Total solar eclipse allows us to observe curious effect of changing colors

More than two centuries ago, physiologist Jan Evangelista Purkyně noticed that red flowers appeared bright crimson during sunny days, but seemed to change to a deep, soft hue at night.

The phenomenon, now known as Purkinje effect , explains why colors appear different depending on the amount of light present. In low light, bright reds appear darker, more faded, and sometimes almost black, while blues and greens tend to become more vibrant — and a total solar eclipse provides an ideal opportunity to observe this change.

Typically, the Purkinje effect unfolds slowly as day turns to night. The eyes, which use two types of light-sensitive receptors, begin to shift from using cone cells that provide the brain with information about what color is seen in bright light to relying on rod cells, which take over in low light and generally only pick up well. blue-green wavelengths, said Will Snyder, manager of the James S. McDonnell Planetarium at the Saint Louis Science Center in Missouri.

During the total solar eclipse that will cut a path through Mexico, the United States and Canada on April 8, the moon will incrementally block the face of the Sun, decreasing the amount of light available to the eye — so that color perception occurs much as happens at night. But because this transition from daylight to less intense nightlight happens relatively quickly during an eclipse, the contrast will be more noticeable, Snyder said.

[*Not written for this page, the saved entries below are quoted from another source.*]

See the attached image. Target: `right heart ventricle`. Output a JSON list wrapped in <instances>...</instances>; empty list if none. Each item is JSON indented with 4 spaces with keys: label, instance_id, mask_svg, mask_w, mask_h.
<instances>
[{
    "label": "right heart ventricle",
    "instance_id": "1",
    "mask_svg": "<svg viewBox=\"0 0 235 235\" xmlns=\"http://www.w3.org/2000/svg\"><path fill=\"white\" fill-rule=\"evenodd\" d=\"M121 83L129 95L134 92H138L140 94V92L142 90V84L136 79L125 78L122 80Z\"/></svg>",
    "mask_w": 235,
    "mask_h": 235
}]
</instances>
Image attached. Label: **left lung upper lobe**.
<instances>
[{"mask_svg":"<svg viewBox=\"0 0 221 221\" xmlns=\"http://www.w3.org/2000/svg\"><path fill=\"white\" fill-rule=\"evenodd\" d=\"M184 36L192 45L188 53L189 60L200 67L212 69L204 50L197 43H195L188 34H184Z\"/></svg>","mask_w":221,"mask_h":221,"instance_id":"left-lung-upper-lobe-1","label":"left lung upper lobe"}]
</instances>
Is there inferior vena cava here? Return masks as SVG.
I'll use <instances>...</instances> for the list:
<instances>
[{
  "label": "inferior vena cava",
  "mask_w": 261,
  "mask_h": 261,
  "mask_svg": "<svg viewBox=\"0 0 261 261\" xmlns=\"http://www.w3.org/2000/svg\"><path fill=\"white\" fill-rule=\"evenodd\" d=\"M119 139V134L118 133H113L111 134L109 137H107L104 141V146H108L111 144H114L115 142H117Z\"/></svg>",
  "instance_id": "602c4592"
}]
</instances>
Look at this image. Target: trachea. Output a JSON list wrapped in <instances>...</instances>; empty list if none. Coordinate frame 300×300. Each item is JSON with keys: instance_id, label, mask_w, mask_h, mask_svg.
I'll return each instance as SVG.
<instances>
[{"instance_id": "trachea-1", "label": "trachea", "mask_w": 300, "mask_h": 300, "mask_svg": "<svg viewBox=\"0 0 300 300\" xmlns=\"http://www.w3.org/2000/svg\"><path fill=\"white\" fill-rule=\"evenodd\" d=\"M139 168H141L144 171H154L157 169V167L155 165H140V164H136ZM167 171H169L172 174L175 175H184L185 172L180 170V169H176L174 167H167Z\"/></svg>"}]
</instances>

“What we are seeing with the Purkinje effect is actually not happening. It's just the way our eyes and brains are interpreting light,” Snyder said. “As we enter totality with the darkening sky, our eyes don't have time to keep up with these changes, so one of the consequences is that things that are red tend to look much softer (compared to) things that are blue or green ”.

What to wear during the eclipse

During the twilight conditions of the eclipse, the eyes' cones and rods will begin to function simultaneously due to the rapid change from light to dark, rather than the usual transfer from cones to rods, which can take 30 to 45 minutes, according to the University of Texas at Austin. Cones won't be able to fully capture colors in low-light conditions, while rods will pick up blues and greens, making those tones more easily discernible than other colors in low light, Snyder added.

This period of adjustment in which both cones and rods are active is known as mesopic vision and the change will be most noticeable a few minutes before totality, the phase of the eclipse in which the moon appears to completely cover the sun. In mesopic vision, the surroundings will appear gray or “sepia-toned.” according to the Saint Louis Science Center.

But for those not in the trajectory of totality, the effect can still be seen depending on the degree of darkness experienced, says Grady Rylander III, a licensed ophthalmologist and professor in the department of biomedical engineering at the University of Texas at Austin. A partial eclipse where the sun is more than half obscured will cause daylight to decrease, according to the Planetary Society.

To see the Purkinje effect, people will have to take off their eclipse glasses, but they should only do so when looking at their surroundings, Rylander said. “If you look directly at the Sun, you must wear eclipse glasses or else you will permanently damage your retina. The Purkinje effect is visible if you look at objects around you during occlusion, not at the sun,” Rylander said in an email.

For those hoping to observe the phenomenon and want to see a sharp color contrast as the event progresses, Snyder suggests Wear red and green while observing the solar event to highlight changes in color saturation .

“It's April, but if people have a Christmas shirt with red and green stripes or something like that, that can be really interesting to look at, having those two colors side by side and just seeing how they seem to change to our eyes,” Snyder said.

The phenomenon cannot be captured on cameras, as the effect is a result of the way human eyes interpret light, he added.

“What makes (total solar eclipses) exciting is their relative rarity and all the interesting phenomena associated with it,” Snyder said. “You can just add this effect to this whole list of reasons eclipses are cool.”